Perciò diminuire la burocrazia e migliorare la comunicazione con la donna che ha subito violenza di genere diventa una strada obbligata persino in un paese come l’Italia, che vive di burocrazia. Vista da fuori, la violenza di genere lascia ancora margini per sperare. Vista da dentro ci si rende conto che le lungaggini, la burocrazia, le difficoltà continue…lasciano minore spazio ad un sentimento positivo. Il nostro è un codice penale al maschile, e veniamo da quella cosa lì: è sciocco nascondercelo, e non ci aiuta a cambiare prospettiva”.
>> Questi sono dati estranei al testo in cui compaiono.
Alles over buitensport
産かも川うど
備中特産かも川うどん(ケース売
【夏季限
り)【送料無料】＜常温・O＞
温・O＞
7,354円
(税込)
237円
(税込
Quindi ecco il quadro che ci definiscono queste tre donne, che diventano voce di un po’ tutte le donne: intervenire di fronte ad una violenza di genere, in Italia, significa esporsi in prima persona alle lungaggini del sistema giudiziario. Spesso essere poco o nulla tutelati nel proprio sforzo. Senza essere certi che tale sforzo determinerà un vero e proprio miglioramento della condizione della donna che si vorrebbe tutelare.
8 marzo, Festa della Donna…ma anche no. Non quanto ci si sarebbe potuti aspettare prima delle interviste.
E quindi…perché intervenire? “Perché se tutti interveniamo e facciamo la nostra parte possiamo gettare le basi per un futuro diverso. Perché il quadro è quello che è stato definito, ma anche perché è stato consentito che diventasse questo proprio dalle tante persone che avrebbero potuto fare di più e non l’hanno fatto. Le nostre figlie meritano di crescere in un mondo che le vedrà più tutelate e rispettate. Il quadro di oggi è meno importante di quello che dobbiamo ancora dipingere”.
8 marzo, buona Festa della Donna a tutte le nostre lettrici, da tutti noi di Emergency Live.